From the data below, reproduce verbatim the text from the line containing "FAZENDA RIO GRANDE" up to and including the line containing "acerca al Pazo de Toubes; Un Pazo del". Omit the pictures.

→ **Task input**
┌──

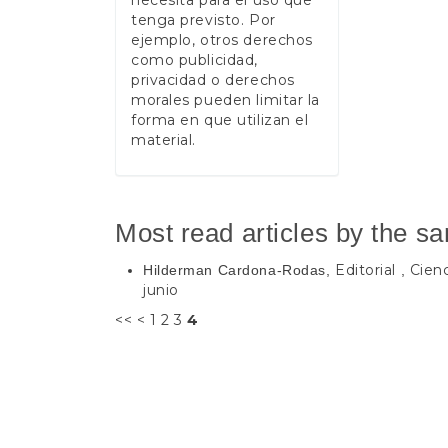
tenga previsto. Por
ejemplo, otros derechos
como publicidad,
privacidad o derechos
morales pueden limitar la
forma en que utilizan el
material.
Most read articles by the s
Editorial
Cienc
Hilderman Cardona-Rodas,
,
junio
<<
<
1
2
3
4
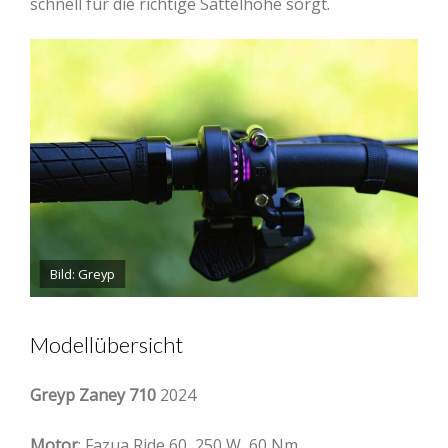
schnell für die richtige Sattelhöhe sorgt.
Bild: Greyp
Modellübersicht
Greyp Zaney 710
2024
Motor
: Fazua Ride 60, 250 W, 60 Nm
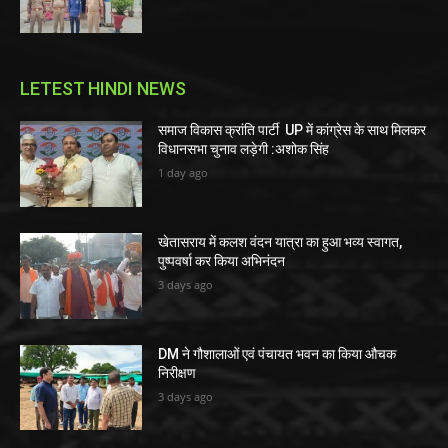
LETEST HINDI NEWS
समाज विकास क्रांति पार्टी UP में कांग्रेस के साथ मिलकर
विधानसभा चुनाव लड़ेगी :अशोक सिंह
1 day ago
खेतासराय में कलश वंदन यात्रा का हुआ भव्य स्वागत,
पुष्पवर्षा कर किया अभिनंदन
3 days ago
DM ने गौशालाओं एवं पंचायत भवन का किया औचक
निरीक्षण
3 days ago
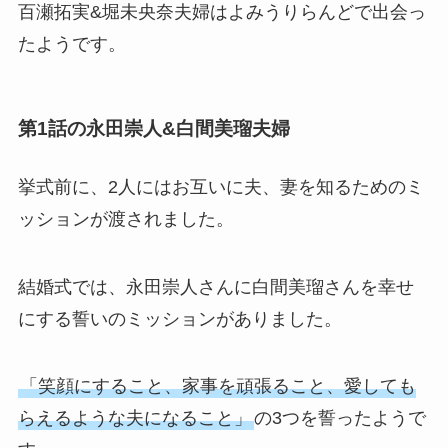
百瀬拓実&堀未央奈夫婦はよみうりらんどで出会っ
たようです。
第1話の永田崇人&白間美瑠夫婦
挙式前に、2人にはお互いに夫、妻を知るためのミ
ッションが渡されました。
結婚式では、永田崇人さんに白間美瑠さんを幸せ
にする誓いのミッションがありました。
「笑顔にすること、家事を頑張ること、愛しても
らえるような夫になること」
の3つを誓ったようで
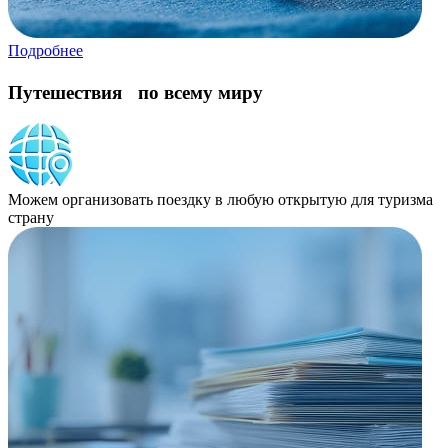
Подробнее
Путешествия по всему миру
Можем организовать поездку в любую открытую для туризма
страну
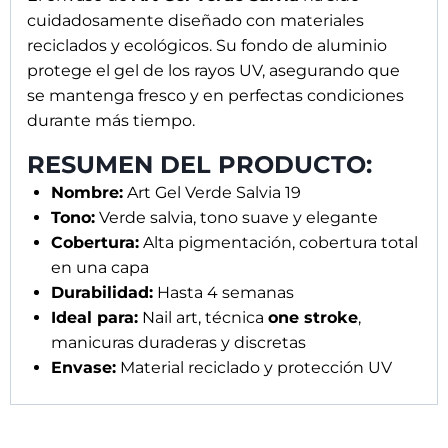
cuidadosamente diseñado con materiales
reciclados y ecológicos. Su fondo de aluminio
protege el gel de los rayos UV, asegurando que
se mantenga fresco y en perfectas condiciones
durante más tiempo.
RESUMEN DEL PRODUCTO:
Nombre:
Art Gel Verde Salvia 19
Tono:
Verde salvia, tono suave y elegante
Cobertura:
Alta pigmentación, cobertura total
en una capa
Durabilidad:
Hasta 4 semanas
Ideal para:
Nail art, técnica
one stroke
,
manicuras duraderas y discretas
Envase:
Material reciclado y protección UV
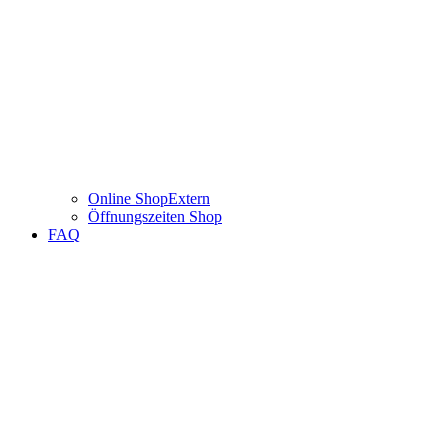
Online Shop
Extern
Öffnungszeiten Shop
FAQ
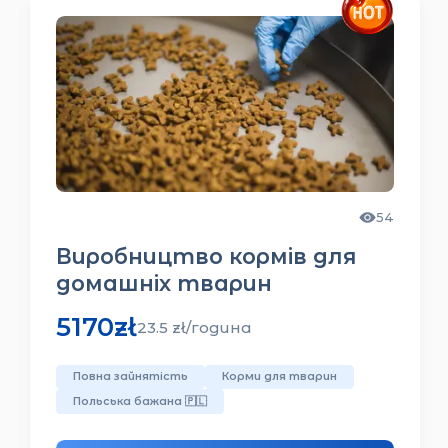
49
Працівник із забою та
оброблення птиці
6500
zł
24.5
zł/
година
Переробка курячого м'яса
З житлом
Польська бажана
🇵🇱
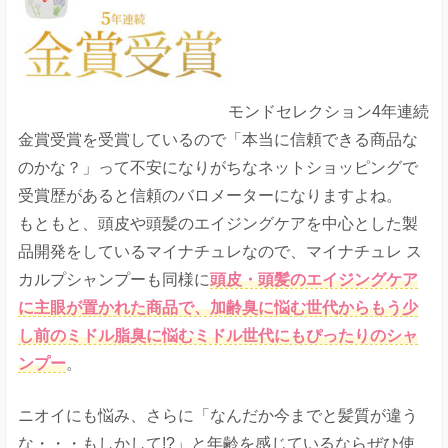
モンドセレクション4年連続
金賞受賞を受賞しているので「本当に信頼できる商品な
のかな？」って不安になりがちなネットショッピングで
受賞歴があると信頼のバロメーターになりますよね。
もともと、頭皮や頭髪のエイジングケアを中心とした製
品開発をしているマイナチュレなので、マイナチュレ ス
カルプシャンプーも同様に
頭皮・頭髪のエイジングケア
に主眼が置かれた商品で、加齢臭に悩む世代からもう少
し前のミドル脂臭に悩むミドル世代にもぴったりのシャ
ンプー
。
ニオイにも悩み、さらに「なんだか今までと髪質が違う
な・・・もしかして!?」と年齢を感じているならぜひ使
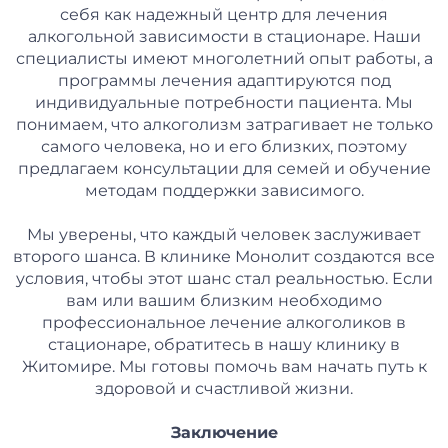
себя как надежный центр для лечения
алкогольной зависимости в стационаре. Наши
специалисты имеют многолетний опыт работы, а
программы лечения адаптируются под
индивидуальные потребности пациента. Мы
понимаем, что алкоголизм затрагивает не только
самого человека, но и его близких, поэтому
предлагаем консультации для семей и обучение
методам поддержки зависимого.
Мы уверены, что каждый человек заслуживает
второго шанса. В клинике Монолит создаются все
условия, чтобы этот шанс стал реальностью. Если
вам или вашим близким необходимо
профессиональное лечение алкоголиков в
стационаре, обратитесь в нашу клинику в
Житомире. Мы готовы помочь вам начать путь к
здоровой и счастливой жизни.
Заключение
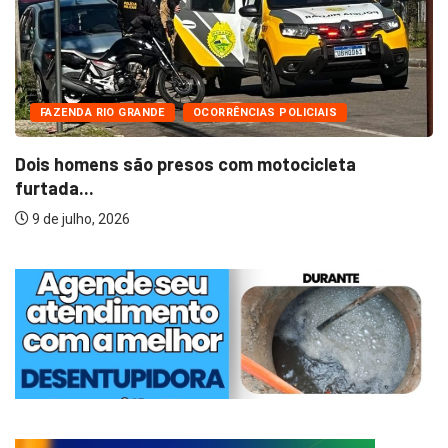
FAZENDA RIO GRANDE
OCORRÊNCIAS POLICIAIS
Dois homens são presos com motocicleta
furtada...
9 de julho, 2026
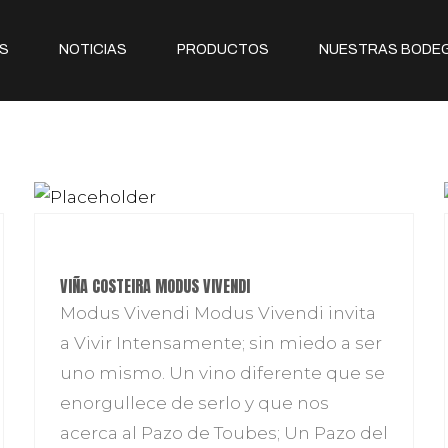
S
NOTICIAS
PRODUCTOS
NUESTRAS BODE
VIÑA COSTEIRA MODUS VIVENDI
Modus Vivendi Modus Vivendi invita
a Vivir Intensamente; sin miedo a ser
uno mismo. Un vino diferente que se
enorgullece de serlo y que nos
acerca al Pazo de Toubes; Un Pazo del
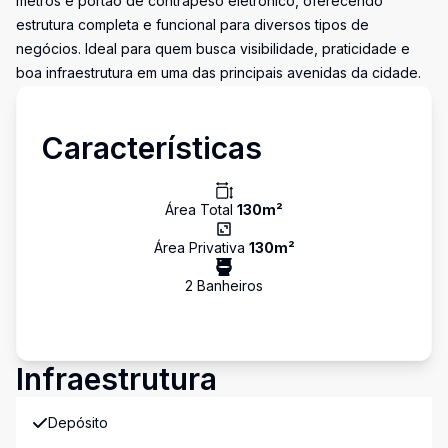
metros e portão de contrapeso eletrônico, oferecendo
estrutura completa e funcional para diversos tipos de
negócios. Ideal para quem busca visibilidade, praticidade e
boa infraestrutura em uma das principais avenidas da cidade.
Características
Área Total
130
m²
Área Privativa
130
m²
2
Banheiro
s
Infraestrutura
Depósito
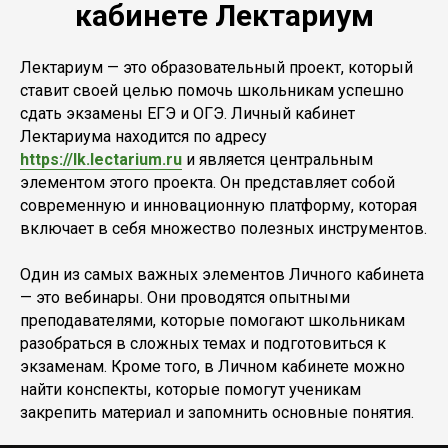
кабинете Лектариум
Лектариум — это образовательный проект, который
ставит своей целью помочь школьникам успешно
сдать экзамены ЕГЭ и ОГЭ. Личный кабинет
Лектариума находится по адресу
https://lk.lectarium.ru
и является центральным
элементом этого проекта. Он представляет собой
современную и инновационную платформу, которая
включает в себя множество полезных инструментов.
Один из самых важных элементов Личного кабинета
— это вебинары. Они проводятся опытными
преподавателями, которые помогают школьникам
разобраться в сложных темах и подготовиться к
экзаменам. Кроме того, в Личном кабинете можно
найти конспекты, которые помогут ученикам
закрепить материал и запомнить основные понятия.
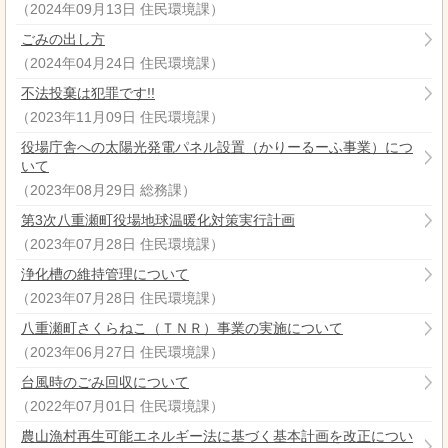
（
2024年09月13日
住民環境課
）
ごみの出し方
（
2024年04月24日
住民環境課
）
不法投棄は犯罪です!!
（
2023年11月09日
住民環境課
）
役場庁舎への太陽光発電パネル設置（かりーるーふ事業）につ
いて
（
2023年08月29日
総務課
）
第3次八重瀬町役場地球温暖化対策実行計画
（
2023年07月28日
住民環境課
）
浄化槽の維持管理について
（
2023年07月28日
住民環境課
）
八重瀬町さくらねこ（ＴＮＲ）事業の実施について
（
2023年06月27日
住民環境課
）
台風時のごみ回収について
（
2022年07月01日
住民環境課
）
農山漁村再生可能エネルギー法に基づく基本計画を改正につい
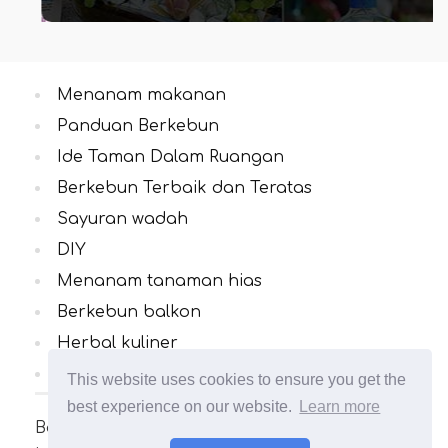
Menanam makanan
Panduan Berkebun
Ide Taman Dalam Ruangan
Berkebun Terbaik dan Teratas
Sayuran wadah
DIY
Menanam tanaman hias
Berkebun balkon
Herbal kuliner
Semua Kategori
This website uses cookies to ensure you get the
best experience on our website.
Learn more
Banyak artikel menarik dan bermanfaat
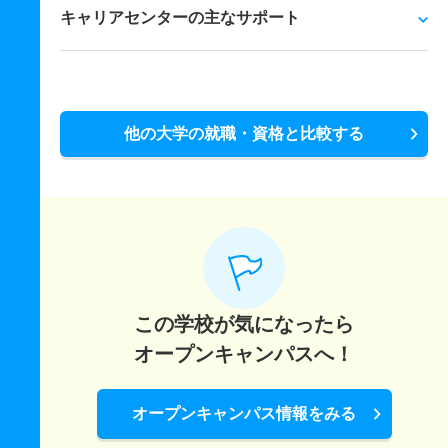
キャリアセンターの主なサポート
他の大学の就職・資格と比較する
この学校が気になったら
オープンキャンパスへ！
オープンキャンパス情報をみる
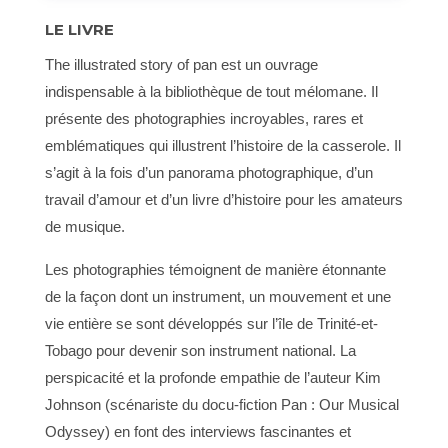
LE LIVRE
The illustrated story of pan est un ouvrage
indispensable à la bibliothèque de tout mélomane. Il
présente des photographies incroyables, rares et
emblématiques qui illustrent l’histoire de la casserole. Il
s’agit à la fois d’un panorama photographique, d’un
travail d’amour et d’un livre d’histoire pour les amateurs
de musique.
Les photographies témoignent de manière étonnante
de la façon dont un instrument, un mouvement et une
vie entière se sont développés sur l’île de Trinité-et-
Tobago pour devenir son instrument national. La
perspicacité et la profonde empathie de l’auteur Kim
Johnson (scénariste du docu-fiction Pan : Our Musical
Odyssey) en font des interviews fascinantes et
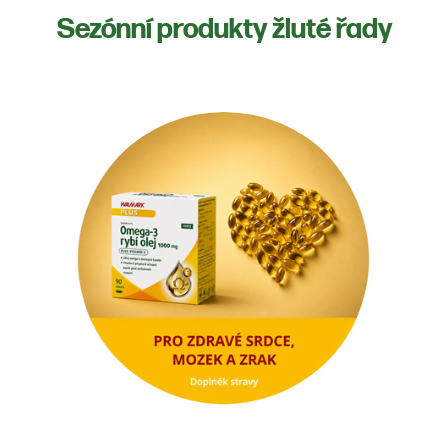
Sezónní produkty žluté řady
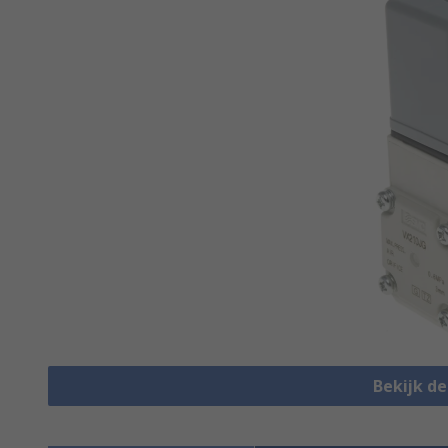
Bekijk d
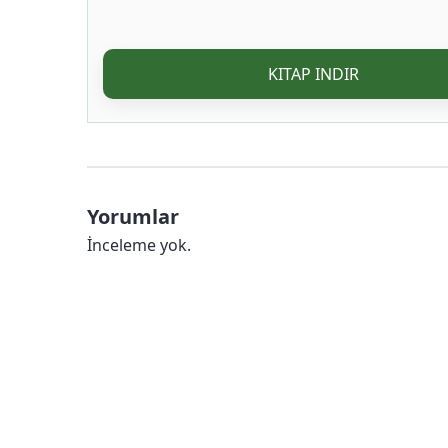
KITAP INDIR
Yorumlar
İnceleme yok.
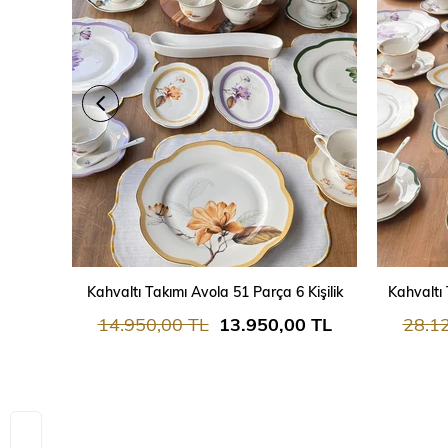
SEPETE EKLE
Kahvaltı Takımı Avola 51 Parça 6 Kişilik
Kahvaltı 
14.950,00 TL
13.950,00 TL
28.1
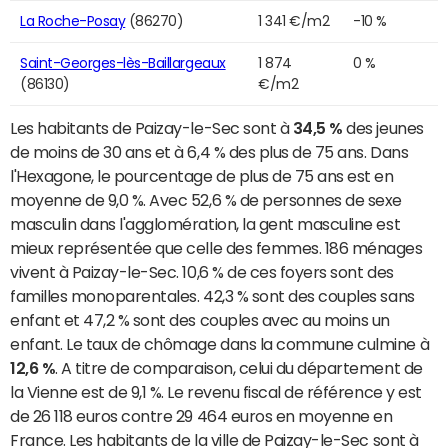
La Roche-Posay
(86270)
1 341 €/m2
-10 %
Saint-Georges-lès-Baillargeaux
1 874
0 %
(86130)
€/m2
Les habitants de Paizay-le-Sec sont à
34,5 %
des jeunes
de moins de 30 ans et à 6,4 % des plus de 75 ans. Dans
l'Hexagone, le pourcentage de plus de 75 ans est en
moyenne de 9,0 %. Avec 52,6 % de personnes de sexe
masculin dans l'agglomération, la gent masculine est
mieux représentée que celle des femmes. 186 ménages
vivent à Paizay-le-Sec. 10,6 % de ces foyers sont des
familles monoparentales. 42,3 % sont des couples sans
enfant et 47,2 % sont des couples avec au moins un
enfant. Le taux de chômage dans la commune culmine à
12,6 %
. A titre de comparaison, celui du département de
la Vienne est de 9,1 %. Le revenu fiscal de référence y est
de 26 118 euros contre 29 464 euros en moyenne en
France. Les habitants de la ville de Paizay-le-Sec sont à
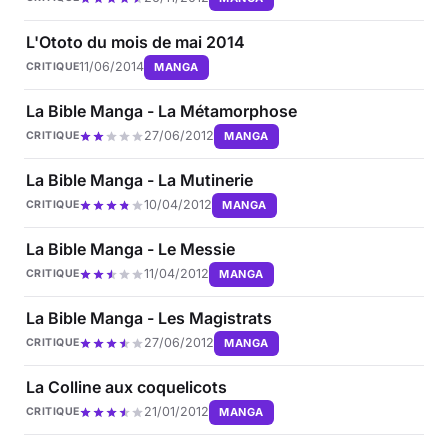
L'Ototo du mois de mai 2014
11/06/2014
MANGA
CRITIQUE
La Bible Manga - La Métamorphose
27/06/2012
MANGA
CRITIQUE
La Bible Manga - La Mutinerie
10/04/2012
MANGA
CRITIQUE
La Bible Manga - Le Messie
11/04/2012
MANGA
CRITIQUE
La Bible Manga - Les Magistrats
27/06/2012
MANGA
CRITIQUE
La Colline aux coquelicots
21/01/2012
MANGA
CRITIQUE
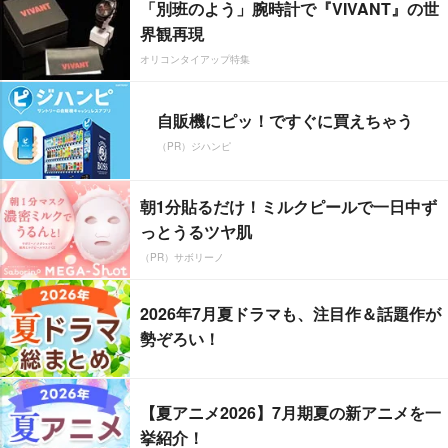
「別班のよう」腕時計で『VIVANT』の世
界観再現
オリコンタイアップ特集
自販機にピッ！ですぐに買えちゃう
（PR）ジハンピ
朝1分貼るだけ！ミルクピールで一日中ず
っとうるツヤ肌
（PR）サボリーノ
2026年7月夏ドラマも、注目作＆話題作が
勢ぞろい！
【夏アニメ2026】7月期夏の新アニメを一
挙紹介！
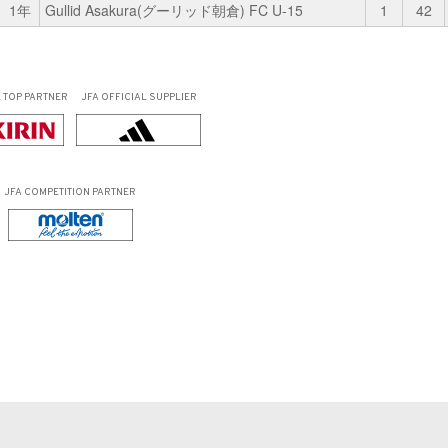
1年
Gullid Asakura(グーリッド朝倉) FC U-15
1
42
L
TOP PARTNER
JFA OFFICIAL
SUPPLIER
JFA COMPETITION PARTNER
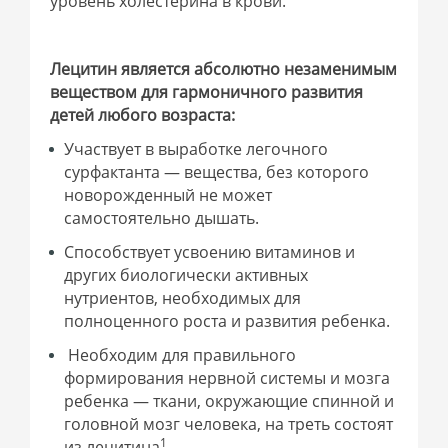
уровень холестерина в крови.
Лецитин является абсолютно незаменимым
веществом для гармоничного развития
детей любого возраста:
Участвует в выработке легочного
сурфактанта — вещества, без которого
новорожденный не может
самостоятельно дышать.
Способствует усвоению витаминов и
других биологически активных
нутриентов, необходимых для
полноценного роста и развития ребенка.
Необходим для правильного
формирования нервной системы и мозга
ребенка — ткани, окружающие спинной и
головной мозг человека, на треть состоят
1
из лецитина
.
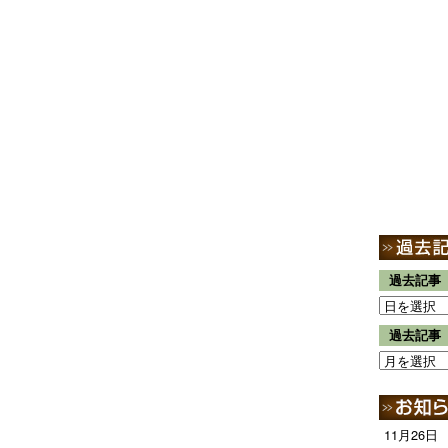
過去記事
過去記事
11月26日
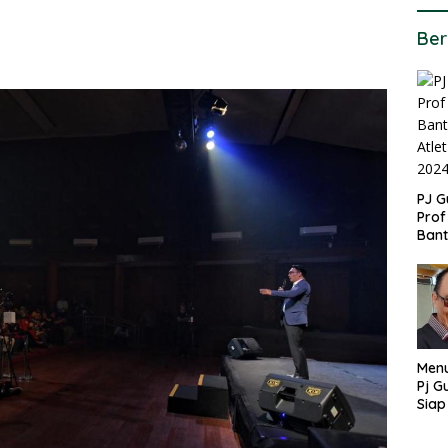
Ber
PJ G
Prof
Ban
untu
PON
Menu
Pj G
Siap
Kek
Ang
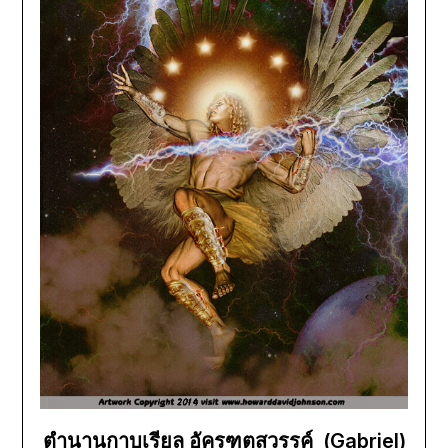
ตำนานกาบเรียล อัครฑูตสวรรค์ (Gabriel)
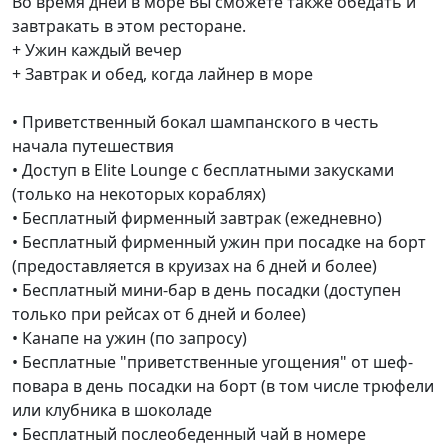
Во время дней в море Вы сможете также обедать и
завтракать в этом ресторане.
+ Ужин каждый вечер
+ Завтрак и обед, когда лайнер в море
• Приветственный бокал шампанского в честь
начала путешествия
• Доступ в Elite Lounge с бесплатными закусками
(только на некоторых кораблях)
• Бесплатный фирменный завтрак (ежедневно)
• Бесплатный фирменный ужин при посадке на борт
(предоставляется в круизах на 6 дней и более)
• Бесплатный мини-бар в день посадки (доступен
только при рейсах от 6 дней и более)
• Канапе на ужин (по запросу)
• Бесплатные "приветственные угощения" от шеф-
повара в день посадки на борт (в том числе трюфели
или клубника в шоколаде
• Бесплатный послеобеденный чай в номере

└──

→ **Response to this task**
FAZENDA RIO GRANDE
OCORRÊNCIAS POLICIAIS
Dois homens são presos com motocicleta
furtada...
9 de julho, 2026
S
NOTICIAS
PRODUCTOS
NUESTRAS BODE
VIÑA COSTEIRA MODUS VIVENDI
Modus Vivendi Modus Vivendi invita
a Vivir Intensamente; sin miedo a ser
uno mismo. Un vino diferente que se
enorgullece de serlo y que nos
acerca al Pazo de Toubes; Un Pazo del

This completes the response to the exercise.